What is of more concern are the number of college graduates who hold this belief in the bible. Pedagogy, “the approach to teaching, the theory and practice of learning and how this process influences, and is influenced by, the social, political and psychological development of learners”, is a rather demanding, considered and perhaps technical discipline. The technique or system of teaching adopted by teachers reflects their practice and theory of learning. To teach pupils how to think and learn for themselves rather than what to think and learn is of importance. Imparting technical and scientific skills is one aspect, but inevitably social, cultural, philosophical and historical studies come into play. Knowledge of politics and political thought covers a wide spectrum of ideas. Similarly the science and study of anthropology is of considerable scope. It touches on every aspect of human behaviour including biology, culture, societies, linguistics and the myriad of religious beliefs. It is an academic discipline, and like any such exercise it involves a broad appreciation of adjacent and tangential areas of study. Any subject or branch of knowledge at a university touches on every other field of study. They are of necessity inter woven and for any student at a college to continue to believe in a literal interpretation of the bible, that the earth is no more than 10,000 years old, that God created Adam and Eve and expelled them from Eden for daring to seek knowledge by eating fruit from the tree, thereby exposing themselves to sin, is astonishing. As the Germans might say unglaublich!!.

 

But the creationist would have you believe in intelligent design. This is a concept or theory intended to show that science alone cannot explain the natural world, and that a divine creator is a required element for any explanation of nature. They claim that the study of Intelligent Design is itself an academic field of study and a fact of science rather than a religious belief, or just another aspect of a belief in God.
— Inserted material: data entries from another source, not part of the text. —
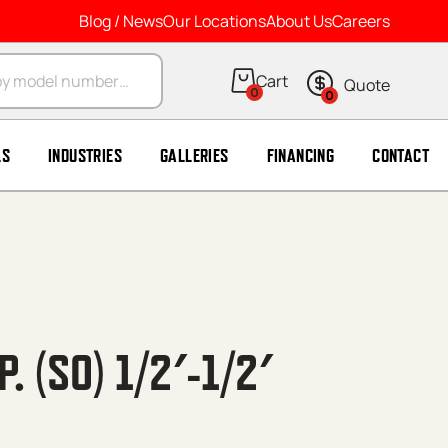
Blog / News
Our Locations
About Us
Careers
arch
0
0
LS
INDUSTRIES
GALLERIES
FINANCING
CONTACT
 (SO) 1/2′-1/2′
There have been attempts to impose this particular belief system to be taught as fact in schools alongside the science of evolution. 

The federal courts first addressed intelligent design in Kitzmiller -v- Dover Area School District in 2005. A local school board in Dover, Pennsylvania voted to require teachers to read a statement about intelligent design prior to discussions of evolution in high school biology classes. The judge found that the practice violated the Establishment clause, concluding that intelligent design is not a science because it fails to seek a natural cause for observed phenomenon, among other reasons. The litigation on this will no doubt continue in other States. It would seem, like Trump, Americans love taking fantasy notions to the courts.